*Work instructions:* Working from the start of the listing, please write out exactly the lines through the one that holds "G01X1420000Y1340000D02*", both included, and omit all pictures.

*Material to process:*
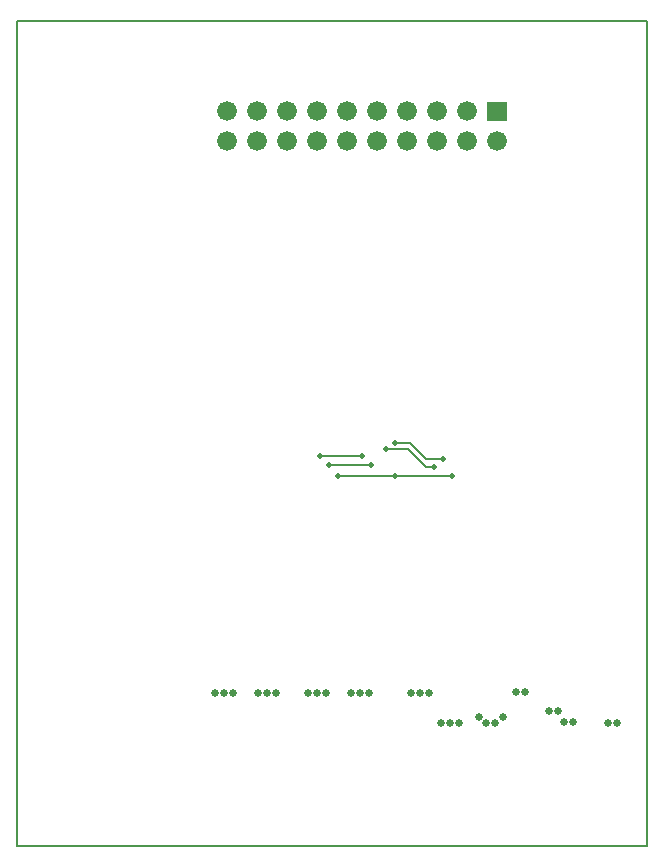
<source format=gbr>
G04 This is an RS-274x file exported by *
G04 gerbv version 2.7.0 *
G04 More information is available about gerbv at *
G04 http://gerbv.geda-project.org/ *
G04 --End of header info--*
%MOIN*%
%FSLAX36Y36*%
%IPPOS*%
G04 --Define apertures--*
%ADD10C,0.0100*%
%ADD11C,0.0060*%
%ADD12C,0.0200*%
%ADD13C,0.0600*%
%ADD14C,0.0001*%
%ADD15C,0.0380*%
%ADD16C,0.0260*%
%ADD17C,0.0660*%
G04 --Start main section--*
G01X0000000Y0000000D02*
G54D11*
G01X1310000Y1395000D02*
G01X1260000Y1395000D01*
G01X1305000Y1375000D02*
G01X1230000Y1375000D01*
G01X1450000Y1285000D02*
G01X1070000Y1285000D01*
G01X1420000Y1340000D02*
G01X1365000Y1340000D01*
G01X1365000Y1340000D02*
G01X1310000Y1395000D01*
G01X1390000Y1315000D02*
G01X1365000Y1315000D01*
G01X1365000Y1315000D02*
G01X1305000Y1375000D01*
G01X1180000Y1320000D02*
G01X1040000Y1320000D01*
G01X1150000Y1350000D02*
G01X1010000Y1350000D01*
G54D12*
G01X1824990Y0465000D03*
G01X1855000Y0465000D03*
G01X1775000Y0500000D03*
G01X1805000Y0500000D03*
G01X1970000Y0460000D03*
G01X2000000Y0460000D03*
G01X1665000Y0565000D03*
G01X1315000Y0560000D03*
G01X1345000Y0560000D03*
G01X1375000Y0560000D03*
G01X1695000Y0565000D03*
G01X1540000Y0480000D03*
G01X1565000Y0460000D03*
G01X1415000Y0460000D03*
G01X1445000Y0460000D03*
G01X1475000Y0460000D03*
G01X1595000Y0460000D03*
G01X1620000Y0480000D03*
G54D13*
G01X1400000Y2500000D03*
G01X1400000Y2400000D03*
G01X1300000Y2500000D03*
G01X1300000Y2400000D03*
G54D14*
G36*
G01X1570000Y2530000D02*
G01X1570000Y2470000D01*
G01X1630000Y2470000D01*
G01X1630000Y2530000D01*
G01X1570000Y2530000D01*
G37*
G54D13*
G01X1600000Y2400000D03*
G01X1500000Y2500000D03*
G01X1500000Y2400000D03*
G01X1200000Y2500000D03*
G01X1200000Y2400000D03*
G01X1100000Y2500000D03*
G01X1000000Y2500000D03*
G01X0900000Y2500000D03*
G01X0800000Y2500000D03*
G01X0700000Y2500000D03*
G01X1100000Y2400000D03*
G01X1000000Y2400000D03*
G01X0900000Y2400000D03*
G01X0800000Y2400000D03*
G01X0700000Y2400000D03*
G54D12*
G01X0720000Y0560000D03*
G01X0690000Y0560000D03*
G01X0660000Y0560000D03*
G01X0865000Y0560000D03*
G01X0835000Y0560000D03*
G01X0805000Y0560000D03*
G01X1030000Y0560000D03*
G01X1175000Y0560000D03*
G01X1145000Y0560000D03*
G01X1115000Y0560000D03*
G01X1000000Y0560000D03*
G01X0970000Y0560000D03*
G01X1070000Y1285000D03*
G01X1260000Y1395000D03*
G01X1230000Y1375000D03*
G01X1420000Y1340000D03*
G01X1390000Y1315000D03*
G01X1260000Y1285000D03*
G01X1450000Y1285000D03*
G01X1180000Y1320000D03*
G01X1040000Y1320000D03*
G01X1010000Y1350000D03*
G01X1150000Y1350000D03*
G01X0000000Y0000000D02*
G54D11*
G01X0000000Y2800000D02*
G01X2100000Y2800000D01*
G01X2100000Y2800000D02*
G01X2100000Y0050000D01*
G01X2100000Y0050000D02*
G01X0000000Y0050000D01*
G01X0000000Y2800000D02*
G01X0000000Y0050000D01*
G01X0000000Y0000000D02*
G54D16*
G01X1824990Y0465000D03*
G01X1855000Y0465000D03*
G01X1775000Y0500000D03*
G01X1805000Y0500000D03*
G01X1970000Y0460000D03*
G01X2000000Y0460000D03*
G01X1665000Y0565000D03*
G01X1315000Y0560000D03*
G01X1345000Y0560000D03*
G01X1375000Y0560000D03*
G01X1695000Y0565000D03*
G01X1540000Y0480000D03*
G01X1565000Y0460000D03*
G01X1415000Y0460000D03*
G01X1445000Y0460000D03*
G01X1475000Y0460000D03*
G01X1595000Y0460000D03*
G01X1620000Y0480000D03*
G54D17*
G01X1400000Y2500000D03*
G01X1400000Y2400000D03*
G01X1300000Y2500000D03*
G01X1300000Y2400000D03*
G54D14*
G36*
G01X1567000Y2533000D02*
G01X1567000Y2467000D01*
G01X1633000Y2467000D01*
G01X1633000Y2533000D01*
G01X1567000Y2533000D01*
G37*
G54D17*
G01X1600000Y2400000D03*
G01X1500000Y2500000D03*
G01X1500000Y2400000D03*
G01X1200000Y2500000D03*
G01X1200000Y2400000D03*
G01X1100000Y2500000D03*
G01X1000000Y2500000D03*
G01X0900000Y2500000D03*
G01X0800000Y2500000D03*
G01X0700000Y2500000D03*
G01X1100000Y2400000D03*
G01X1000000Y2400000D03*
G01X0900000Y2400000D03*
G01X0800000Y2400000D03*
G01X0700000Y2400000D03*
G54D16*
G01X0720000Y0560000D03*
G01X0690000Y0560000D03*
G01X0660000Y0560000D03*
G01X0865000Y0560000D03*
G01X0835000Y0560000D03*
G01X0805000Y0560000D03*
G01X1030000Y0560000D03*
G01X1175000Y0560000D03*
G01X1145000Y0560000D03*
G01X1115000Y0560000D03*
G01X1000000Y0560000D03*
G01X0970000Y0560000D03*
G01X0000000Y0000000D02*
G54D10*
G01X0660000Y0560000D03*
G01X0690000Y0560000D03*
G01X0720000Y0560000D03*
G01X0805000Y0560000D03*
G01X0835000Y0560000D03*
G01X0865000Y0560000D03*
G01X0970000Y0560000D03*
G01X1000000Y0560000D03*
G01X1010000Y1350000D03*
G01X1030000Y0560000D03*
G01X1040000Y1320000D03*
G01X1070000Y1285000D03*
G01X1115000Y0560000D03*
G01X1145000Y0560000D03*
G01X1150000Y1350000D03*
G01X1175000Y0560000D03*
G01X1180000Y1320000D03*
G01X1230000Y1375000D03*
G01X1260000Y1395000D03*
G01X1260000Y1285000D03*
G01X1315000Y0560000D03*
G01X1345000Y0560000D03*
G01X1375000Y0560000D03*
G01X1390000Y1315000D03*
G01X1415000Y0460000D03*
G01X1420000Y1340000D03*
G01X1445000Y0460000D03*
G01X1450000Y1285000D03*
G01X1475000Y0460000D03*
G01X1540000Y0480000D03*
G01X1565000Y0460000D03*
G01X1595000Y0460000D03*
G01X1620000Y0480000D03*
G01X1665000Y0565000D03*
G01X1695000Y0565000D03*
G01X1775000Y0500000D03*
G01X1805000Y0500000D03*
G01X1825000Y0465000D03*
G01X1855000Y0465000D03*
G01X1970000Y0460000D03*
G01X2000000Y0460000D03*
G54D15*
G01X0700000Y2500000D03*
G01X0700000Y2400000D03*
G01X0800000Y2500000D03*
G01X0800000Y2400000D03*
G01X0900000Y2500000D03*
G01X0900000Y2400000D03*
G01X1000000Y2500000D03*
G01X1000000Y2400000D03*
G01X1100000Y2500000D03*
G01X1100000Y2400000D03*
G01X1200000Y2500000D03*
G01X1200000Y2400000D03*
G01X1300000Y2500000D03*
G01X1300000Y2400000D03*
G01X1400000Y2500000D03*
G01X1400000Y2400000D03*
G01X1500000Y2500000D03*
G01X1500000Y2400000D03*
G01X1600000Y2500000D03*
G01X1600000Y2400000D03*
M02*

</source>
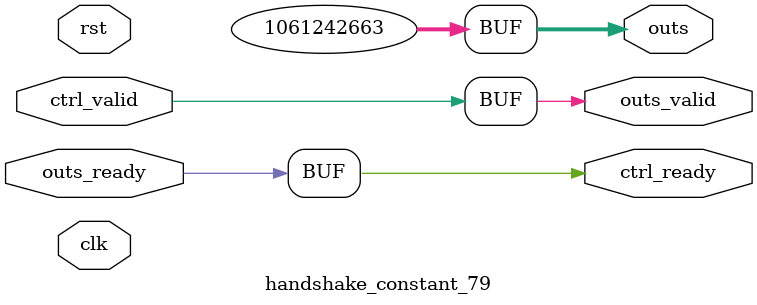
<source format=v>
`timescale 1ns / 1ps
module handshake_constant_79 #(
  parameter DATA_WIDTH = 32  // Default set to 32 bits
) (
  input                       clk,
  input                       rst,
  // Input Channel
  input                       ctrl_valid,
  output                      ctrl_ready,
  // Output Channel
  output [DATA_WIDTH - 1 : 0] outs,
  output                      outs_valid,
  input                       outs_ready
);
  assign outs       = 31'b0111111010000010100011100100111;
  assign outs_valid = ctrl_valid;
  assign ctrl_ready = outs_ready;

endmodule

</source>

*Solution for this task:*
<source format=gbr>
G04 This is an RS-274x file exported by *
G04 gerbv version 2.7.0 *
G04 More information is available about gerbv at *
G04 http://gerbv.geda-project.org/ *
G04 --End of header info--*
%MOIN*%
%FSLAX36Y36*%
%IPPOS*%
G04 --Define apertures--*
%ADD10C,0.0100*%
%ADD11C,0.0060*%
%ADD12C,0.0200*%
%ADD13C,0.0600*%
%ADD14C,0.0001*%
%ADD15C,0.0380*%
%ADD16C,0.0260*%
%ADD17C,0.0660*%
G04 --Start main section--*
G01X0000000Y0000000D02*
G54D11*
G01X1310000Y1395000D02*
G01X1260000Y1395000D01*
G01X1305000Y1375000D02*
G01X1230000Y1375000D01*
G01X1450000Y1285000D02*
G01X1070000Y1285000D01*
G01X1420000Y1340000D02*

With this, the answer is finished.